• RECORDS
┏━━

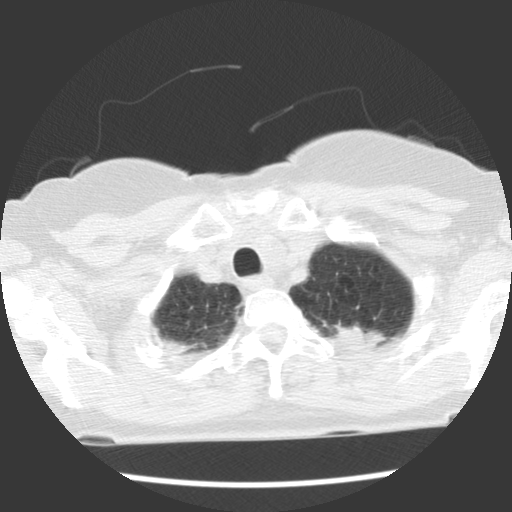
Low-dose screening chest CT, one axial slice; position 104 of 120 along the scan axis; lung window (W 1500 / L -600 HU); 2.5 mm slice thickness; 512 × 512 image matrix, field of view 300 × 300 mm.
Annotated regions visible in this slice (expert manual segmentation):
- lesion 1 (tumor, upper lobe of left lung): bounding box <333,323,387,348> (left, top, right, bottom; pixels)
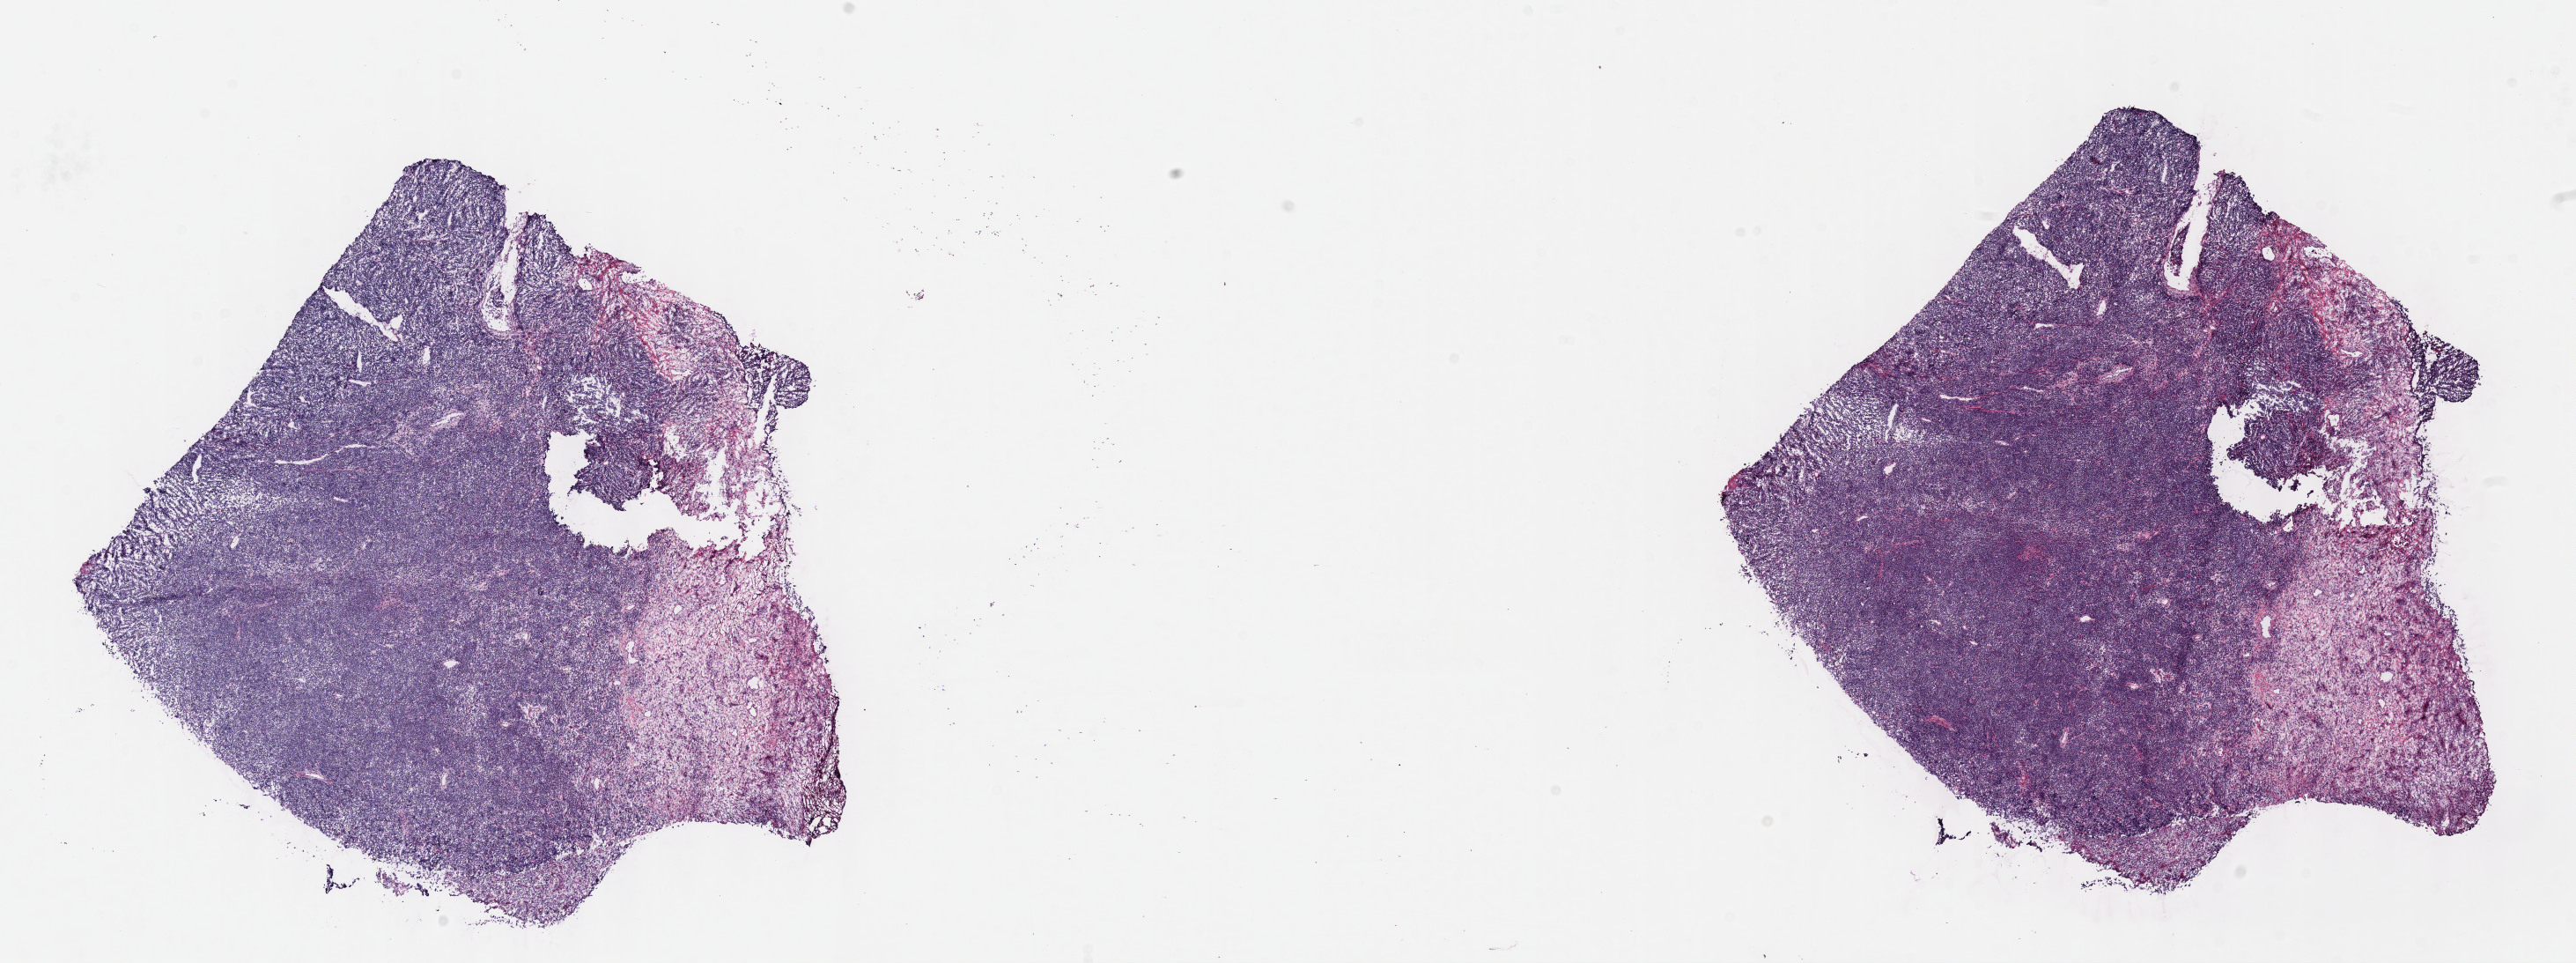
Digitized H&E-stained section — a low-resolution overview of the entire scanned area, about 23.6 x 8.8 mm, frozen section, specimen: primary tumor, site: cranium. Patient: female, aged 11. Composition of this section per pathologist review: tumor cells 80%, tumor nuclei 90%, stromal cells 20%, necrosis 0%, normal cells 0%. Infiltration values recorded for this section: lymphocyte infiltration 10%, monocyte infiltration 20%, neutrophil infiltration 10%.
* Ann Arbor stage (patient): Stage I
* section: bottom of the tissue portion
* diagnosis: Burkitt lymphoma, NOS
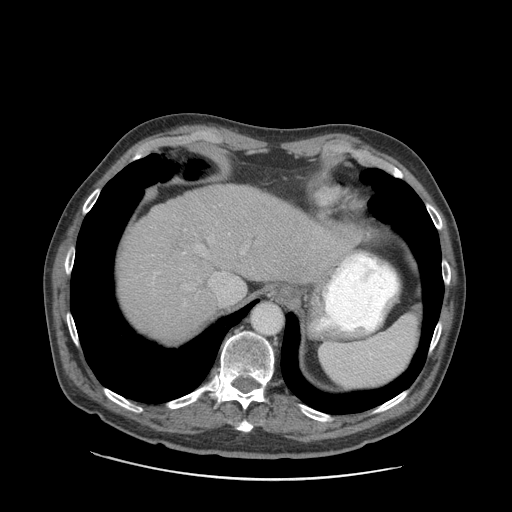
Contrast-enhanced abdominal CT (liver protocol), one axial slice. Slice 73 of 89 in the series (ordered by position). 140 kVp. Soft-tissue window (W 400 / L 40 HU). 2.5 mm slice thickness. 512 × 512 image matrix, field of view 420 × 420 mm. From the clinical record (not read from this slice): diagnosis: hepatocellular carcinoma (patient treated with transarterial chemoembolisation; whether this scan precedes or follows treatment is not stated here); TNM stage (as recorded): Stage-I; Child-Pugh class: A; tumour differentiation: moderately differentiated; tumour nodularity: uninodular.
Annotated regions visible in this slice (semi-automatically segmented with operator editing):
- liver parenchyma outside the tumour (the mass and vessels are separate outlines, so this box may not span the whole liver): box from (x=118, y=184) to (x=365, y=341) px
- portal vein: (x=152, y=229)–(x=244, y=302)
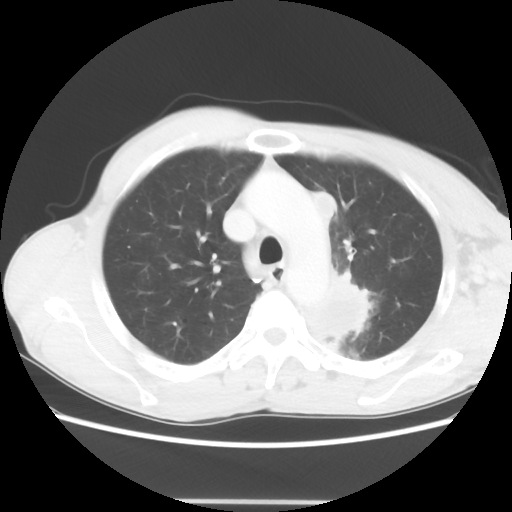
Chest CT, one axial slice; position 48 of 62 along the scan axis; reconstruction kernel STANDARD; lung window (W 1500 / L -600 HU); 512 × 512 image matrix. Patient: male, 61 years. Case-level facts recorded for this patient, not image findings: clinical TNM (as recorded): T3 N1 M1.
Structures marked on this image (rectangle marked by the reading radiologist):
- lung tumour (recorded histology: adenocarcinoma): bounding box <297,262,370,353> (left, top, right, bottom; pixels)
- lung tumour (recorded histology: adenocarcinoma): <315,193,339,221>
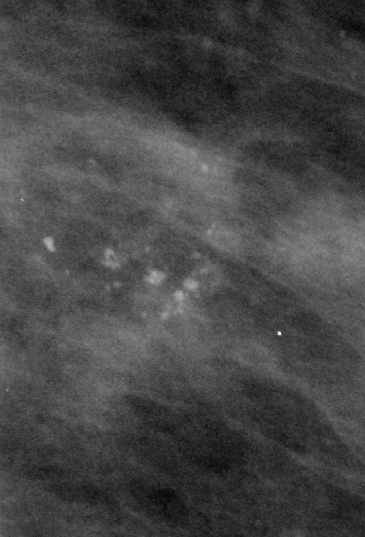
Crop from a digitized film mammogram around one marked abnormality, left breast, MLO view, BI-RADS breast density category 2 (scale 1–4).
Finding: calcifications, morphology amorphous, distribution clustered; BI-RADS assessment category 4; pathology result (as recorded, not read from the image): benign.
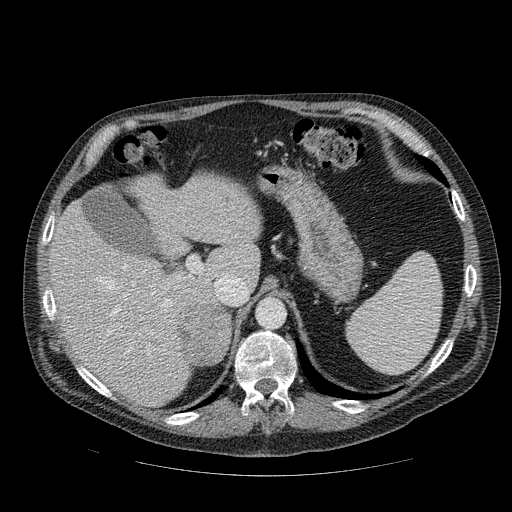
Contrast-enhanced abdominal CT, one axial slice. Slice 68 of 111 in the series (ordered by position). Reconstruction kernel STANDARD. Soft-tissue window (W 400 / L 40 HU). 2.5 mm slice thickness. 512 × 512 image matrix, field of view 420 × 420 mm. Patient: male, 56 years. Case-level facts recorded for this patient, not image findings: diagnosis: adrenocortical carcinoma; tumour side: right adrenal; tumour size at pathology: 9 cm; Ki-67 index: 48 %; stage (as recorded): 4.
Structures marked on this image (semi-automatically segmented with operator editing):
- mass: bounding box <181,302,231,364> (left, top, right, bottom; pixels)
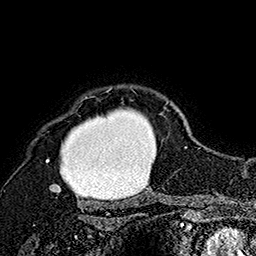
Breast MRI (dynamic contrast-enhanced), one axial slice. Slice 137 of 160 in the series (ordered by position). Cropped to one breast. Dynamic contrast-enhanced series, time point 2 of 7 at this slice position (early post-contrast). 1.5 T. TE 2.8 ms, TR 5.4 ms. 256 × 256 image matrix, field of view 180 × 180 mm. Female patient.
Structures marked on this image (semi-automatic segmentation, software-assisted and operator-edited):
- enhancing-tissue mask used for the functional tumour volume (all voxels passing the contrast-enhancement thresholds inside the analysis volume; usually the tumour): box from (x=46, y=87) to (x=169, y=192) px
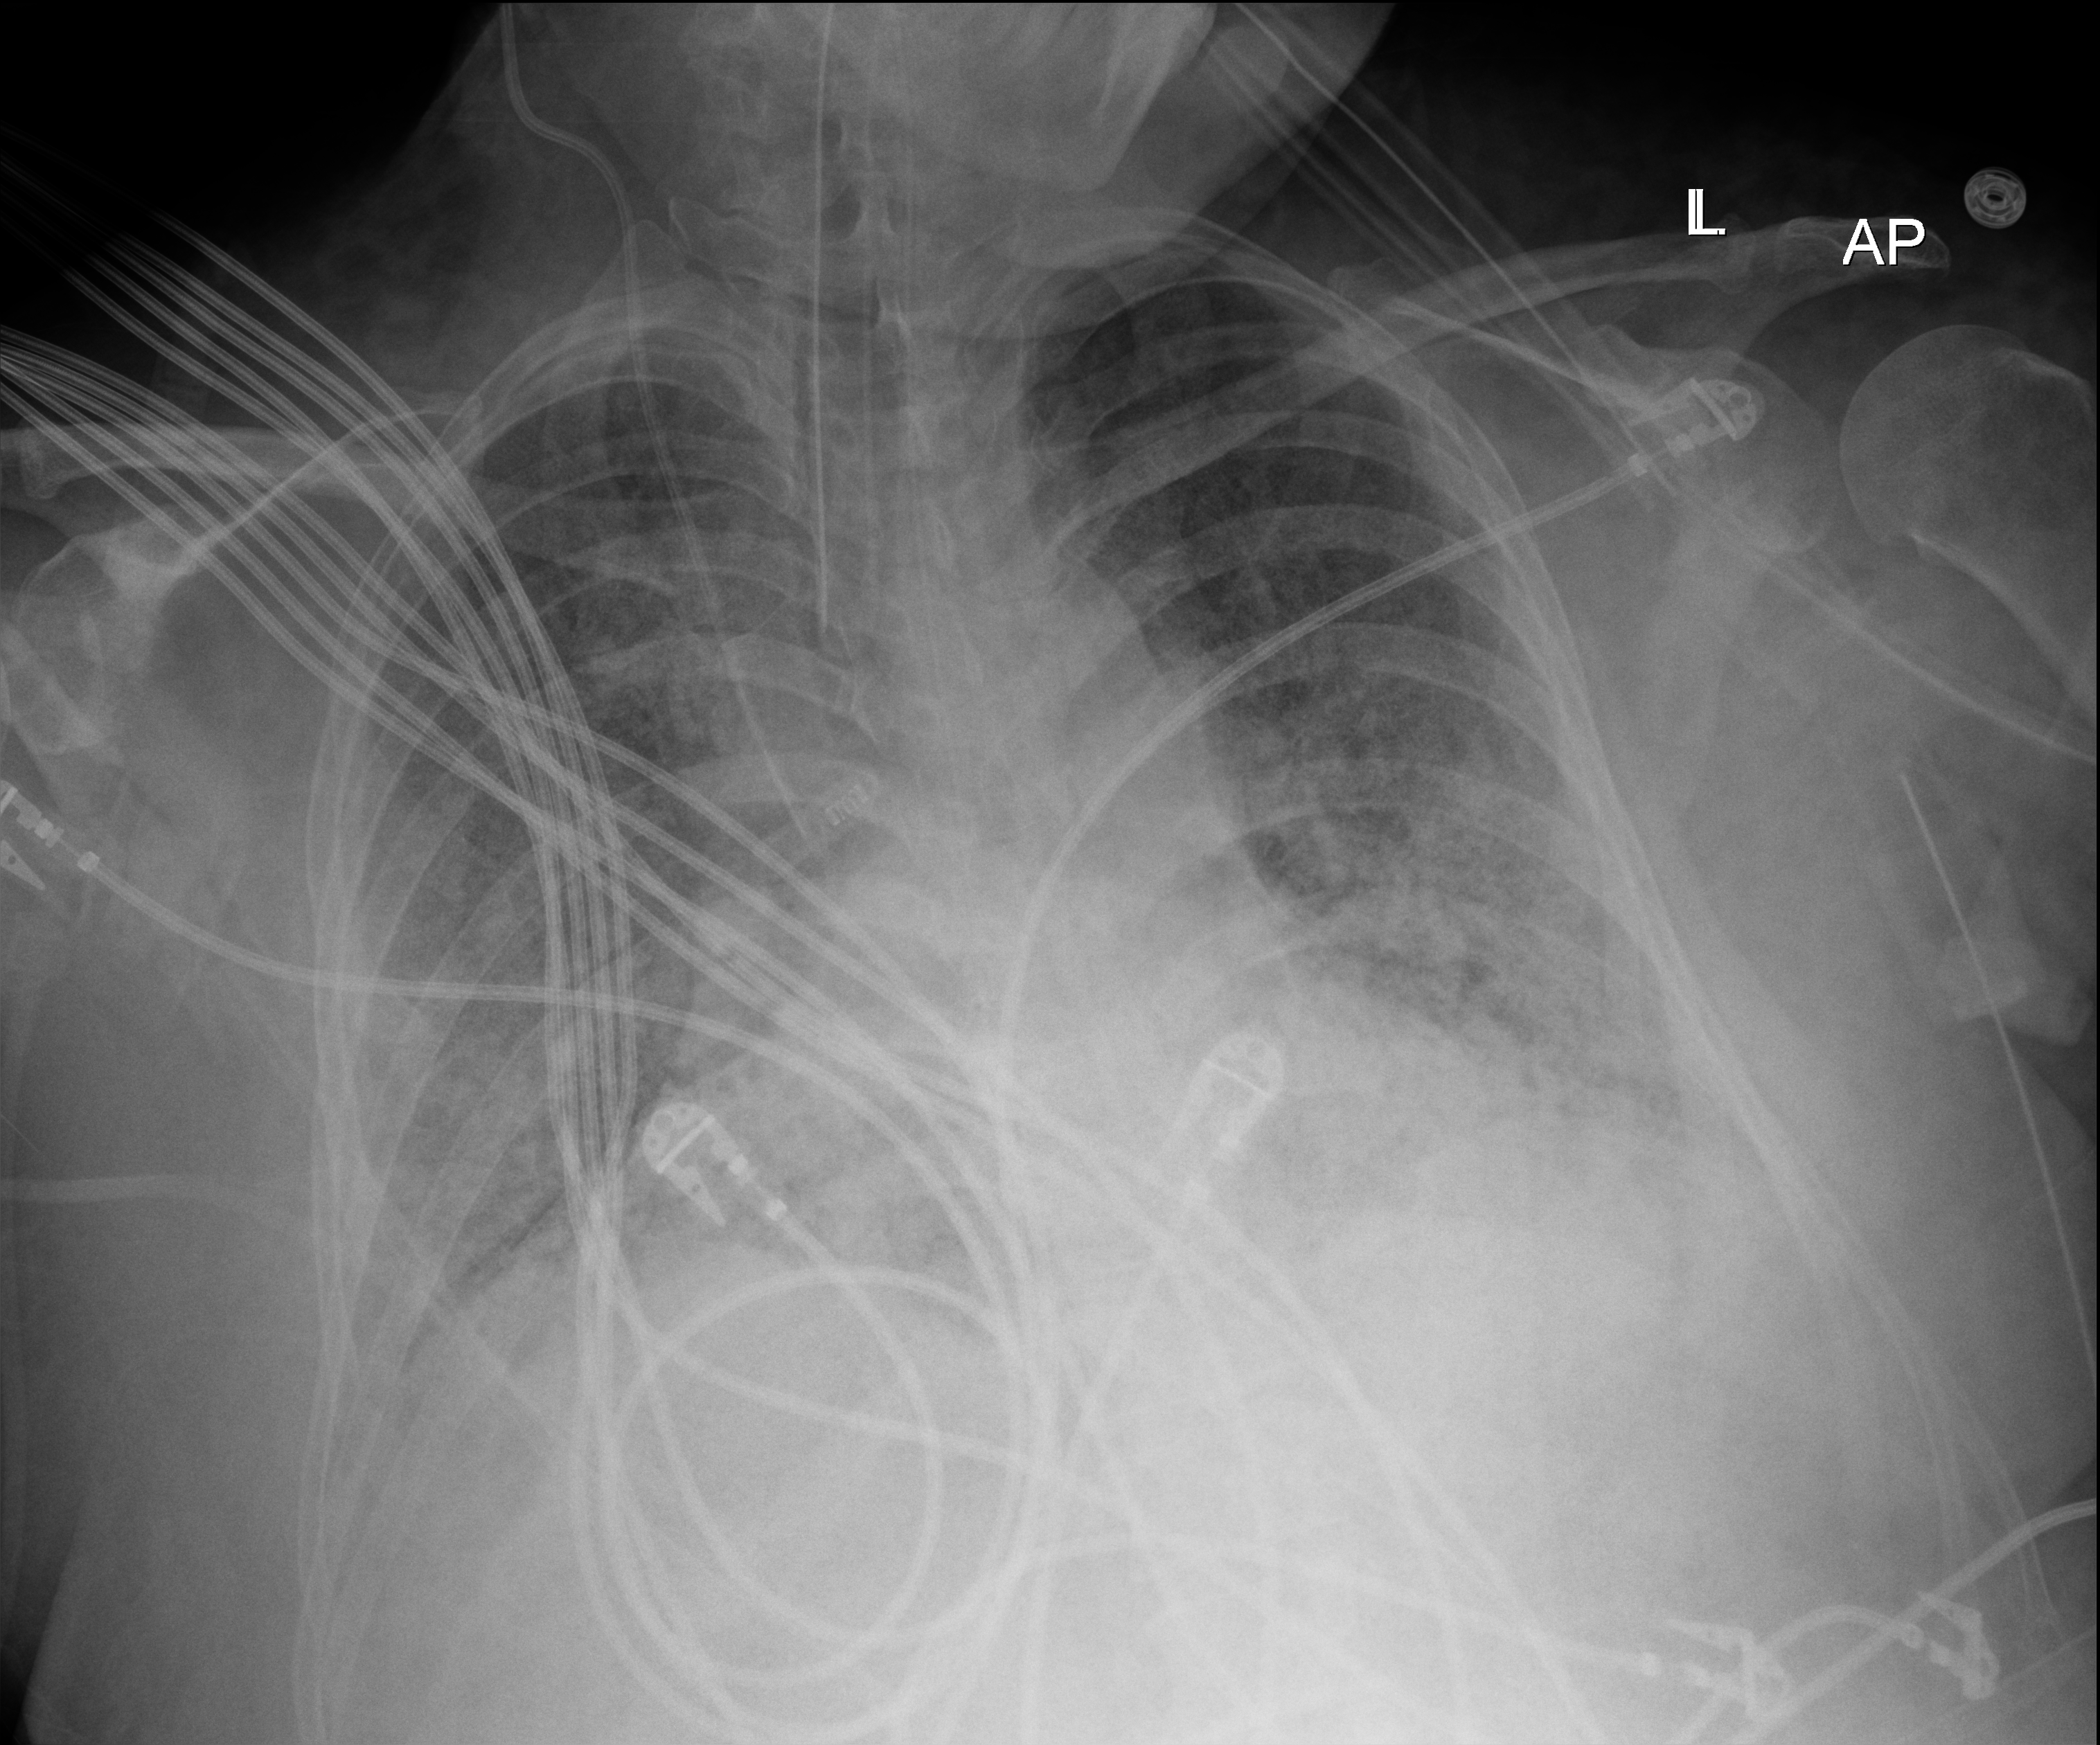
Chest X-ray (portable); anteroposterior (AP) projection. Adult patient hospitalised with COVID-19, age 18–59 years.
Hospital-stay facts (about this admission, not read from this image; timing relative to this image not recorded): diabetes (admission record): no.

┗━━

• WORK INSTRUCTIONS
Images are to be omitted; everything else in the records is to be transcribed exactly.

• SOLUTION
Low-dose screening chest CT, one axial slice; position 104 of 120 along the scan axis; lung window (W 1500 / L -600 HU); 2.5 mm slice thickness; 512 × 512 image matrix, field of view 300 × 300 mm.
Annotated regions visible in this slice (expert manual segmentation):
- lesion 1 (tumor, upper lobe of left lung): bounding box <333,323,387,348> (left, top, right, bottom; pixels)
Digitized H&E-stained section — a low-resolution overview of the entire scanned area, about 23.6 x 8.8 mm, frozen section, specimen: primary tumor, site: cranium. Patient: female, aged 11. Composition of this section per pathologist review: tumor cells 80%, tumor nuclei 90%, stromal cells 20%, necrosis 0%, normal cells 0%. Infiltration values recorded for this section: lymphocyte infiltration 10%, monocyte infiltration 20%, neutrophil infiltration 10%.
* Ann Arbor stage (patient): Stage I
* section: bottom of the tissue portion
* diagnosis: Burkitt lymphoma, NOS
Contrast-enhanced abdominal CT (liver protocol), one axial slice. Slice 73 of 89 in the series (ordered by position). 140 kVp. Soft-tissue window (W 400 / L 40 HU). 2.5 mm slice thickness. 512 × 512 image matrix, field of view 420 × 420 mm. From the clinical record (not read from this slice): diagnosis: hepatocellular carcinoma (patient treated with transarterial chemoembolisation; whether this scan precedes or follows treatment is not stated here); TNM stage (as recorded): Stage-I; Child-Pugh class: A; tumour differentiation: moderately differentiated; tumour nodularity: uninodular.
Annotated regions visible in this slice (semi-automatically segmented with operator editing):
- liver parenchyma outside the tumour (the mass and vessels are separate outlines, so this box may not span the whole liver): box from (x=118, y=184) to (x=365, y=341) px
- portal vein: (x=152, y=229)–(x=244, y=302)
Chest CT, one axial slice; position 48 of 62 along the scan axis; reconstruction kernel STANDARD; lung window (W 1500 / L -600 HU); 512 × 512 image matrix. Patient: male, 61 years. Case-level facts recorded for this patient, not image findings: clinical TNM (as recorded): T3 N1 M1.
Structures marked on this image (rectangle marked by the reading radiologist):
- lung tumour (recorded histology: adenocarcinoma): bounding box <297,262,370,353> (left, top, right, bottom; pixels)
- lung tumour (recorded histology: adenocarcinoma): <315,193,339,221>
Crop from a digitized film mammogram around one marked abnormality, left breast, MLO view, BI-RADS breast density category 2 (scale 1–4).
Finding: calcifications, morphology amorphous, distribution clustered; BI-RADS assessment category 4; pathology result (as recorded, not read from the image): benign.
Contrast-enhanced abdominal CT, one axial slice. Slice 68 of 111 in the series (ordered by position). Reconstruction kernel STANDARD. Soft-tissue window (W 400 / L 40 HU). 2.5 mm slice thickness. 512 × 512 image matrix, field of view 420 × 420 mm. Patient: male, 56 years. Case-level facts recorded for this patient, not image findings: diagnosis: adrenocortical carcinoma; tumour side: right adrenal; tumour size at pathology: 9 cm; Ki-67 index: 48 %; stage (as recorded): 4.
Structures marked on this image (semi-automatically segmented with operator editing):
- mass: bounding box <181,302,231,364> (left, top, right, bottom; pixels)
Breast MRI (dynamic contrast-enhanced), one axial slice. Slice 137 of 160 in the series (ordered by position). Cropped to one breast. Dynamic contrast-enhanced series, time point 2 of 7 at this slice position (early post-contrast). 1.5 T. TE 2.8 ms, TR 5.4 ms. 256 × 256 image matrix, field of view 180 × 180 mm. Female patient.
Structures marked on this image (semi-automatic segmentation, software-assisted and operator-edited):
- enhancing-tissue mask used for the functional tumour volume (all voxels passing the contrast-enhancement thresholds inside the analysis volume; usually the tumour): box from (x=46, y=87) to (x=169, y=192) px
Chest X-ray (portable); anteroposterior (AP) projection. Adult patient hospitalised with COVID-19, age 18–59 years.
Hospital-stay facts (about this admission, not read from this image; timing relative to this image not recorded): diabetes (admission record): no.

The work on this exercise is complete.